Volkonidina, 21, retook precalculus from StraighterLine during a month-long winter break. “I took a deep breath and I went for it,” she said. “My school, I believe it’s $830-something for one credit,” she said. “Here, for four credits, I paid $100.”

Smith, raised in Baltimore, is a product of the academy he seeks to upend. He attended Friends School of Baltimore, a college preparatory school, and says he treasured his time at Williams and Harvard. He doesn’t see StraighterLine competing against U.S. colleges with residential populations and name brands.

“They’re selling an experience, and it’s a great experience,” he said. “But that’s only 25 percent of the market.”

Smith’s potential consumer base is the large majority of students who enroll at community colleges, regional state colleges and for-profits such as the University of Phoenix, schools that often lack prestigious names or strong campus cultures.

“They want to know that they’ve mastered the material, they want to do it in a timely and convenient manner, and they want to do it cost-effectively,” said Frederick Hess, a higher-education scholar at the American Enterprise Institute.

Most colleges charge as much for online courses as they do for classroom instruction. Some charge more, tacking on a “technology fee,” said Kevin Carey, policy director for the District nonprofit organization Education Sector. “It’s the only industry,” he said, “where technology makes things more expensive.”

Eventually, low-cost competitors such as StraighterLine will probably drive down prices. “The market is going to speak,” said Daniel Hurley, an official with the American Association of State Colleges and Universities.

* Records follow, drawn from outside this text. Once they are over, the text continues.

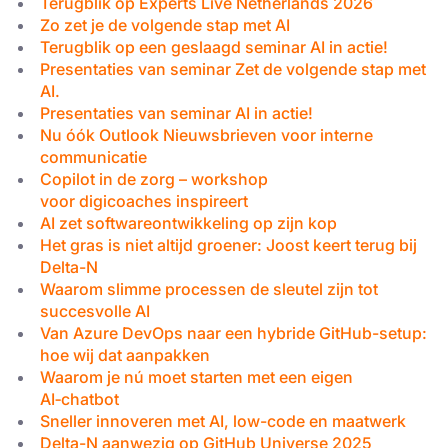
Terugblik op Experts Live Netherlands 2026
Zo zet je de volgende stap met AI
Terugblik op een geslaagd seminar AI in actie!
Presentaties van seminar Zet de volgende stap met
AI.
Presentaties van seminar AI in actie!
Nu óók Outlook Nieuwsbrieven voor interne
communicatie
Copilot in de zorg – workshop
voor digicoaches inspireert
AI zet softwareontwikkeling op zijn kop
Het gras is niet altijd groener: Joost keert terug bij
Delta-N
Waarom slimme processen de sleutel zijn tot
succesvolle AI
Van Azure DevOps naar een hybride GitHub-setup:
hoe wij dat aanpakken
Waarom je nú moet starten met een eigen
AI‑chatbot
Sneller innoveren met AI, low-code en maatwerk
Delta-N aanwezig op GitHub Universe 2025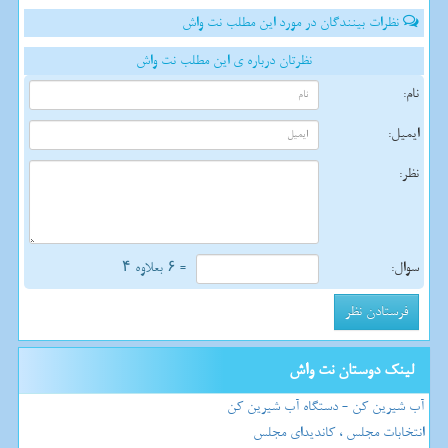
نظرات بینندگان در مورد این مطلب نت واش
نظرتان درباره ی این مطلب نت واش
نام:
ایمیل:
نظر:
سوال:
= ۶ بعلاوه ۴
لینک دوستان نت واش
آب شیرین کن - دستگاه آب شیرین کن
انتخابات مجلس ، کاندیدای مجلس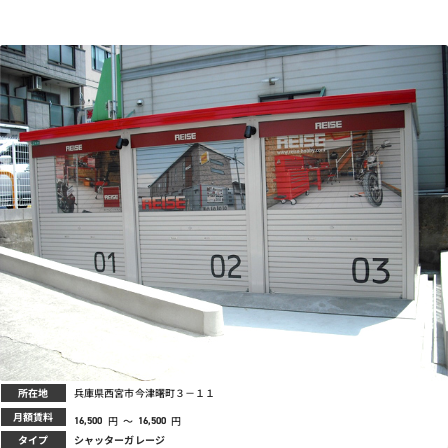
所在地
兵庫県西宮市今津曙町３－１１
月額賃料
円
～
円
16,500
16,500
タイプ
シャッターガレージ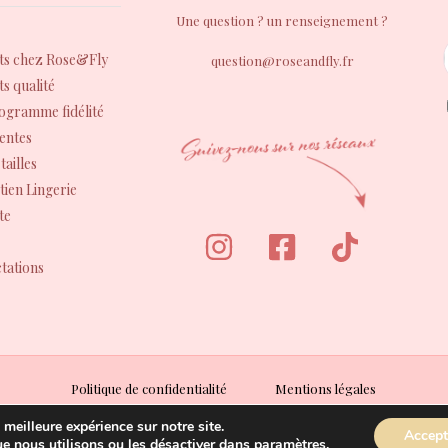
Une question ? un renseignement ?
s chez Rose&Fly
question@roseandfly.fr
s qualité
rogramme fidélité
entes
tailles
tien Lingerie
te
tations
Politique de confidentialité
Mentions légales
Conditions Générales de Vente (CGV)
 meilleure expérience sur notre site.
Accept
Conditions Générales d’Utilisation (CGU)
ue nous utilisons ou les désactiver dans
paramètres
.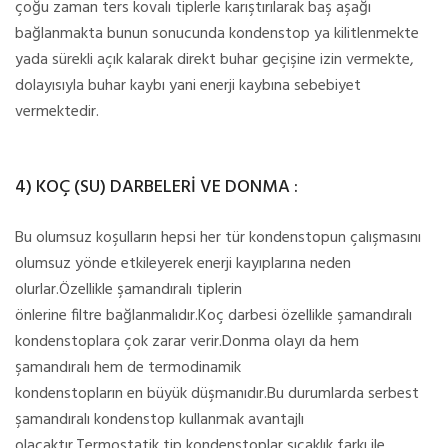
çoğu zaman ters kovalı tiplerle karıştırılarak baş aşağı
bağlanmakta bunun sonucunda kondenstop ya kilitlenmekte
yada sürekli açık kalarak direkt buhar geçişine izin vermekte,
dolayısıyla buhar kaybı yani enerji kaybına sebebiyet
vermektedir.
4) KOÇ (SU) DARBELERİ VE DONMA :
Bu olumsuz koşulların hepsi her tür kondenstopun çalışmasını
olumsuz yönde etkileyerek enerji kayıplarına neden
olurlar.Özellikle şamandıralı tiplerin
önlerine filtre bağlanmalıdır.Koç darbesi özellikle şamandıralı
kondenstoplara çok zarar verir.Donma olayı da hem
şamandıralı hem de termodinamik
kondenstopların en büyük düşmanıdır.Bu durumlarda serbest
şamandıralı kondenstop kullanmak avantajlı
olacaktır.Termostatik tip kondenstoplar sıcaklık farkı ile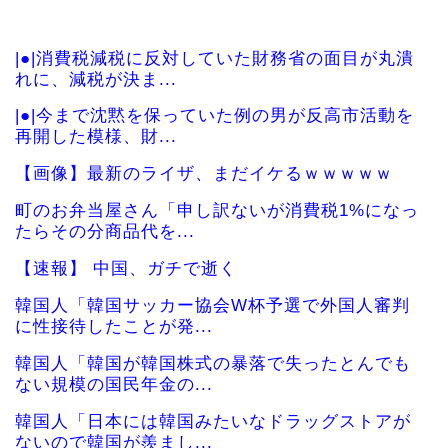
|●|消費税減税に反対していた財務省の面目が丸潰
れに、減税が決ま...
|●|今まで沈黙を保っていた例の男が反高市活動を
再開した模様、財...
【画像】最新のライザ、まだイケるｗｗｗｗｗ
町のお弁当屋さん「申し訳ないが消費税1%になっ
たらその分商品代を...
【速報】 中国、ガチで逝く
韓国人「韓国サッカー協会W杯予選で外国人審判
に性接待したことが発...
韓国人「韓国が韓国株式の暴落で失ったとんでも
ない規模の国民年金の...
韓国人「日本には韓国みたいなドラッグストアが
ないので韓国が羨まし...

Smith said the StraighterLine concept came to him one day in 1993, as he fiddled with a dial-up modem. Advancing technology should make it easier and cheaper to connect instructors and students. An online lecture hall can serve an infinite number of students.

His idea led to Smarthinking, a company he co-founded in 1999. It grew into a $10 million enterprise by offering inexpensive online tutoring to colleges, a service they could not deliver cheaply on their own.

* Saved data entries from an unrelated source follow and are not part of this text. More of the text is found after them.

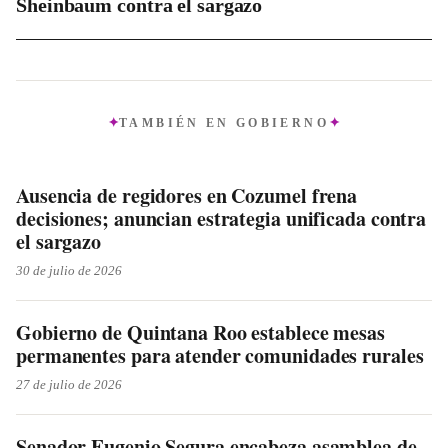
Sheinbaum contra el sargazo
TAMBIÉN EN
GOBIERNO
Ausencia de regidores en Cozumel frena
decisiones; anuncian estrategia unificada contra
el sargazo
30 de julio de 2026
Gobierno de Quintana Roo establece mesas
permanentes para atender comunidades rurales
27 de julio de 2026
Senador Eugenio Segura encabeza asamblea de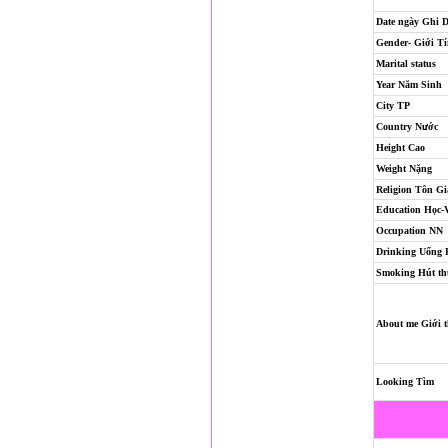
Date ngày Ghi 
Gender- Giới T
Marital status
Year Năm Sinh
City TP
Country Nước
Height Cao
Weight Nặng
Religion
Tôn Gi
Education Học-
Occupation NN
Drinking Uống
Smoking Hút th
About me Giới t
Looking Tìm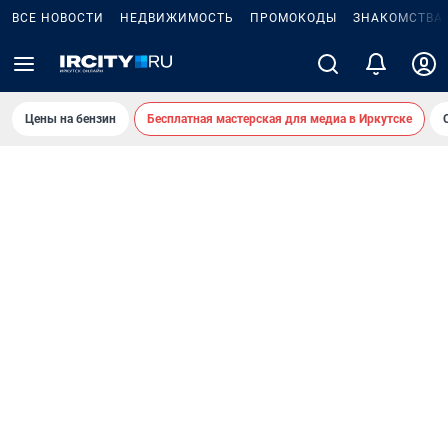
ВСЕ НОВОСТИ
НЕДВИЖИМОСТЬ
ПРОМОКОДЫ
ЗНАКОМСТВА
Цены на бензин
Бесплатная мастерская для медиа в Иркутске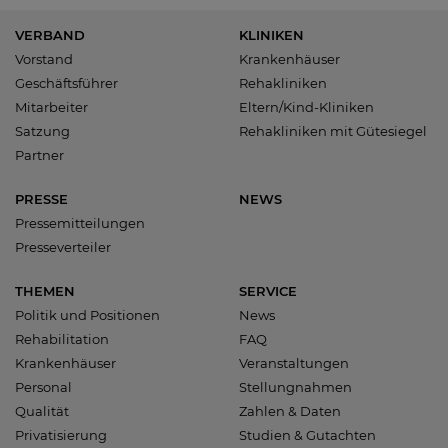
VERBAND
KLINIKEN
Vorstand
Krankenhäuser
Geschäftsführer
Rehakliniken
Mitarbeiter
Eltern/Kind-Kliniken
Satzung
Rehakliniken mit Gütesiegel
Partner
PRESSE
NEWS
Pressemitteilungen
Presseverteiler
THEMEN
SERVICE
Politik und Positionen
News
Rehabilitation
FAQ
Krankenhäuser
Veranstaltungen
Personal
Stellungnahmen
Qualität
Zahlen & Daten
Privatisierung
Studien & Gutachten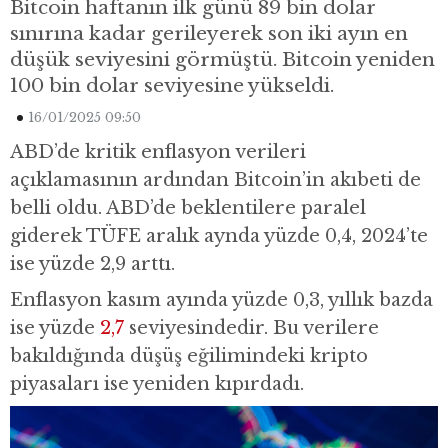
Bitcoin haftanın ilk günü 89 bin dolar
sınırına kadar gerileyerek son iki ayın en
düşük seviyesini görmüştü. Bitcoin yeniden
100 bin dolar seviyesine yükseldi.
16/01/2025 09:50
ABD’de kritik enflasyon verileri
açıklamasının ardından Bitcoin’in akıbeti de
belli oldu. ABD’de beklentilere paralel
giderek TÜFE aralık aynda yüzde 0,4, 2024’te
ise yüzde 2,9 arttı.
Enflasyon kasım ayında yüzde 0,3, yıllık bazda
ise yüzde
2,7
seviyesindedir. Bu verilere
bakıldığında düşüş eğilimindeki kripto
piyasaları ise yeniden kıpırdadı.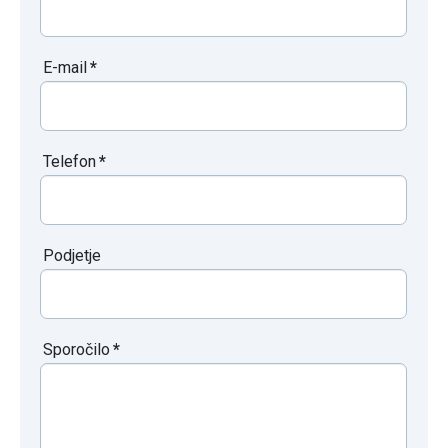
E-mail
*
Telefon
*
Podjetje
Sporočilo
*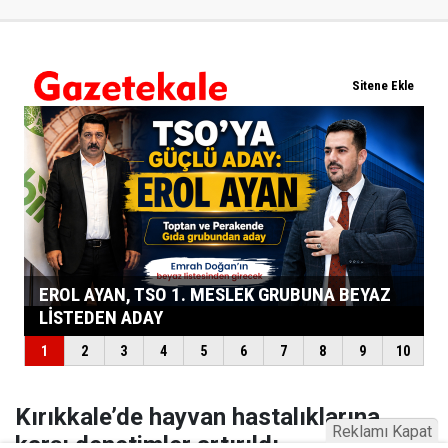
Kırıkkale’de hayvan hastalıklarına
Reklamı Kapat
karşı denetimler artırıldı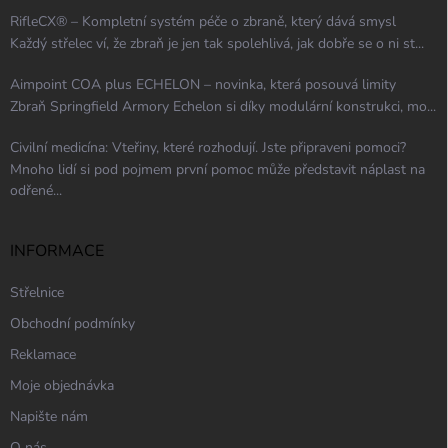
RifleCX® – Kompletní systém péče o zbraně, který dává smysl
Každý střelec ví, že zbraň je jen tak spolehlivá, jak dobře se o ni st...
Aimpoint COA plus ECHELON – novinka, která posouvá limity
Zbraň Springfield Armory Echelon si díky modulární konstrukci, mo...
Civilní medicína: Vteřiny, které rozhodují. Jste připraveni pomoci?
Mnoho lidí si pod pojmem první pomoc může představit náplast na
odřené...
INFORMACE
Střelnice
Obchodní podmínky
Reklamace
Moje objednávka
Napište nám
O nás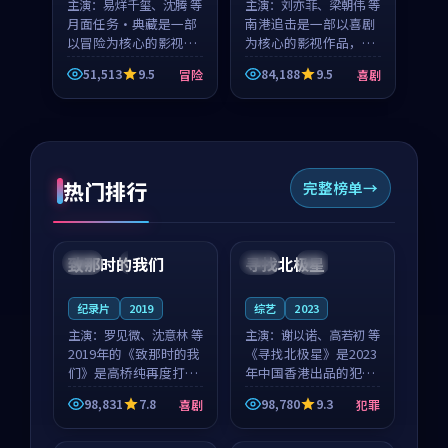
主演：
易烊千玺、沈腾 等
主演：
刘亦菲、梁朝伟 等
月面任务·典藏是一部
南港追击是一部以喜剧
以冒险为核心的影视作
为核心的影视作品，围
品，围绕危机、反转与
绕危机、反转与人物成
51,513
9.5
84,188
9.5
冒险
喜剧
人物成长展开，整体节
长展开，整体节奏紧
奏紧凑，值得推荐观
凑，值得推荐观看。
看。
热门排行
完整榜单
99:22
99:18
致那时的我们
寻找北极星
中国
4K
中国
4K
纪录片
2019
综艺
2023
主演：
罗见微、沈意林 等
主演：
谢以诺、高若初 等
2019年的《致那时的我
《寻找北极星》是2023
们》是高桥纯再度打磨
年中国香港出品的犯罪
的喜剧佳作。中国大陆
新作，主创团队希望用
98,831
7.8
98,780
9.3
喜剧
犯罪
的取景与都市寓言的氛
公路冒险的故事让观众
99:44
99:40
围相互成就，罗见微与
停下来想一想。谢以诺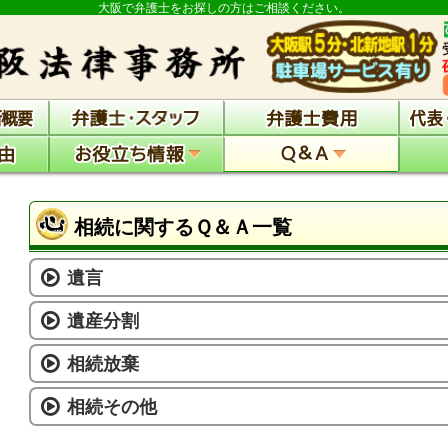
大阪で弁護士をお探しの方はご相談ください。
相続に関するＱ＆Ａ一覧
遺言
遺産分割
相続放棄
相続その他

Smith launched StraighterLine in 2008 as a division of Smarthinking, but left the parent company last June because the new venture didn’t sit well with some of Smarthinking’s clients. Smith says his staff of five has served nearly 1,000 students, without any marketing. He has replaced the traditional classroom with a “call center model”: StraighterLine students who struggle are directed to the tutors at Smarthinking.

More than half of StraighterLine students successfully complete their courses, Smith said.

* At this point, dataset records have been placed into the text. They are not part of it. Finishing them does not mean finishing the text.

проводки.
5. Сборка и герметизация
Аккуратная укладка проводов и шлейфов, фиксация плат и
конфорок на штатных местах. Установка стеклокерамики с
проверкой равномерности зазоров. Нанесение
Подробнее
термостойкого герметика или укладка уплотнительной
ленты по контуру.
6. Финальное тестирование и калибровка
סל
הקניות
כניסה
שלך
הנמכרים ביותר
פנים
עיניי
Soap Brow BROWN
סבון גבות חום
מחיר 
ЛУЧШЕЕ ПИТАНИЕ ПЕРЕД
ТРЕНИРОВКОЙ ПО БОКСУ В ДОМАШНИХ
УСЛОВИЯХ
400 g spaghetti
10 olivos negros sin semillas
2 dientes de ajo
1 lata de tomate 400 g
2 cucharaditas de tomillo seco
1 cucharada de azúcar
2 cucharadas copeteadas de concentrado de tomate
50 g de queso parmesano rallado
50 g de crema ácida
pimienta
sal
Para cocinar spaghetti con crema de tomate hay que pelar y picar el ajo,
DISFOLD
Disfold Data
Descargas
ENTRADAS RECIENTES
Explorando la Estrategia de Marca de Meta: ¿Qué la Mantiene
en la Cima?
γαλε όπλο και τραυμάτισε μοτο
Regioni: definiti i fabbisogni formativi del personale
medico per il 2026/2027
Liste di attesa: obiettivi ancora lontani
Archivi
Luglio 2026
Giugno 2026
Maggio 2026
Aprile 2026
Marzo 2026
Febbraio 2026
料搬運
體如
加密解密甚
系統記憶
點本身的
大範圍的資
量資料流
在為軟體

Daniel Levine, 27, of San Jose found StraighterLine on an online discussion board. He took English composition and economics at StraighterLine during a four-month blitz of scholarship that yielded nearly 80 credits, a mix of courses and credit-bearing exams. He’s transferring them to Excelsior College, a “virtual” university known for accepting unconventional credits.

Levine estimates that he will complete his education for less than $20 per credit.

“I think most people don’t realize,” he said, “that education is no longer a monopoly of larger schools that are going to cost a lot of money.”